Equitable policyholders make final bid to increase compensation

Equitable Life policyholders are making a final plea to the Government to fully compensate them for the losses they incurred.

Policyholders are estimated to have lost around £4.8bn following the collapse of Equitable Life.

However, a Government report by Sir John Chadwick, published in July, suggested policyholders should only receive around £400m-£500m in compensation.

Chadwick recommended that the compensation should be capped at policyholders’ absolute loss of what their investments could have been worth if Equitable had not collapsed, which the report estimated to be £2.3bn to £3bn.

Chadwick said policyholders should only then receive a percentage of this amount as some policyholders made a gain as a result of the maladministration of Equitable.

The Equitable Members Action Group says it is to lobby ministers again before a final decision is made next month on how much they will receive.

EMAG spokesman Paul Weir told the BBC: “The government should respect the parliamentary ombudsman’s recommendations. It should dispose of the work of Sir John Chadwick, which we think is disgraceful. And they should pay proper compensation, not peanuts.”

● ● ● ●

> **Tasks**
1. In the Equitable Life article, reproduce the passage starting at "However, a Government" and ending at "be £2.3bn to £3bn.".
2. Write out the lines of the records starting at the first line and ending at the line containing "4: (78, 357)", both included.

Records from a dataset
● ● ● ●

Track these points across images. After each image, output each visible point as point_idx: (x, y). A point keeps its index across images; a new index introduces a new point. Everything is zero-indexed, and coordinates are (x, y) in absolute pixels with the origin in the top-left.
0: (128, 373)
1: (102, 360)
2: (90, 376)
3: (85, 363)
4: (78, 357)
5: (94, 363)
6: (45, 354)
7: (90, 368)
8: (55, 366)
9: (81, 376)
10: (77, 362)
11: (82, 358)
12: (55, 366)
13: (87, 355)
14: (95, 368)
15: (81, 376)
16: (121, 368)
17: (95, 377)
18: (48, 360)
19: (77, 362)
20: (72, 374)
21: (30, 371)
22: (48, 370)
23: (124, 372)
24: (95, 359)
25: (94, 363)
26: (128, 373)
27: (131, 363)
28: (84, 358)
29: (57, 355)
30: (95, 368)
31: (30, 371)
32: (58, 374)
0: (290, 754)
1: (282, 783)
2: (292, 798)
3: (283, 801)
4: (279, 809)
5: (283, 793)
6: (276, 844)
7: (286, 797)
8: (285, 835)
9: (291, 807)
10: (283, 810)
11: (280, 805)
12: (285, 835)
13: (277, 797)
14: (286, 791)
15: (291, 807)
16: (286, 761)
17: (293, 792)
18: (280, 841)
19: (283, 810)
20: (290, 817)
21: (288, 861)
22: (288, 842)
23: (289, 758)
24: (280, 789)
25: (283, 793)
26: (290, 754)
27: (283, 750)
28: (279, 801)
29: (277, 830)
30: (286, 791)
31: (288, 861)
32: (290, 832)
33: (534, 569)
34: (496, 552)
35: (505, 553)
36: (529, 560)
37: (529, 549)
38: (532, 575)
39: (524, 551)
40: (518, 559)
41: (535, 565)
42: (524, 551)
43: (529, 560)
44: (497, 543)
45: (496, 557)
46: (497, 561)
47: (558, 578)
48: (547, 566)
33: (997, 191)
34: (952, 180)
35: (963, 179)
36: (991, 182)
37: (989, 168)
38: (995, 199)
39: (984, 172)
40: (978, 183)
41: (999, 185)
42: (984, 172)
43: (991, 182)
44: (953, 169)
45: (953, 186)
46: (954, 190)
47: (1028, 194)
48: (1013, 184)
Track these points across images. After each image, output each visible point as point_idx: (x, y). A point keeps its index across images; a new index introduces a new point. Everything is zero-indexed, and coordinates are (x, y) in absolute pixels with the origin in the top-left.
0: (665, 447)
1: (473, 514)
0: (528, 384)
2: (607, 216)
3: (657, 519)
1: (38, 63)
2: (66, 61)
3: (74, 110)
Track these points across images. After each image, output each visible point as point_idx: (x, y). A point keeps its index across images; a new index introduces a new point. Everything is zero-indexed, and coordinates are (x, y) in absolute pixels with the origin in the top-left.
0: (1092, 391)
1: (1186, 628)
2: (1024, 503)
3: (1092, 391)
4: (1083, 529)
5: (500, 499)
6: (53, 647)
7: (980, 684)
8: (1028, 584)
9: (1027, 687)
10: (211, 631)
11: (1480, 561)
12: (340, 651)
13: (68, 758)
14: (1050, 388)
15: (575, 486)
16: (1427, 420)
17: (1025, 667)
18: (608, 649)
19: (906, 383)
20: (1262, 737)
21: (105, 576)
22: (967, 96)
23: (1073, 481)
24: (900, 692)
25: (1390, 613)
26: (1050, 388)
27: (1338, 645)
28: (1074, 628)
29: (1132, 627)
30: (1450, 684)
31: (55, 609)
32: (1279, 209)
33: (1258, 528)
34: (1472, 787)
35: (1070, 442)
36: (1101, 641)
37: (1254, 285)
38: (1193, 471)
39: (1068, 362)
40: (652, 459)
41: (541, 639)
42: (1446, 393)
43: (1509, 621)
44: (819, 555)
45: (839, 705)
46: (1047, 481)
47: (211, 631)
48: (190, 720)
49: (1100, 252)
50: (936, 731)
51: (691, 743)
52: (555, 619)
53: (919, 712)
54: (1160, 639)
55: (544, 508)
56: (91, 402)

● ● ● ●

> **Solutions in order**
1.
However, a Government report by Sir John Chadwick, published in July, suggested policyholders should only receive around £400m-£500m in compensation.

Chadwick recommended that the compensation should be capped at policyholders’ absolute loss of what their investments could have been worth if Equitable had not collapsed, which the report estimated to be £2.3bn to £3bn.

2.
Track these points across images. After each image, output each visible point as point_idx: (x, y). A point keeps its index across images; a new index introduces a new point. Everything is zero-indexed, and coordinates are (x, y) in absolute pixels with the origin in the top-left.
0: (128, 373)
1: (102, 360)
2: (90, 376)
3: (85, 363)
4: (78, 357)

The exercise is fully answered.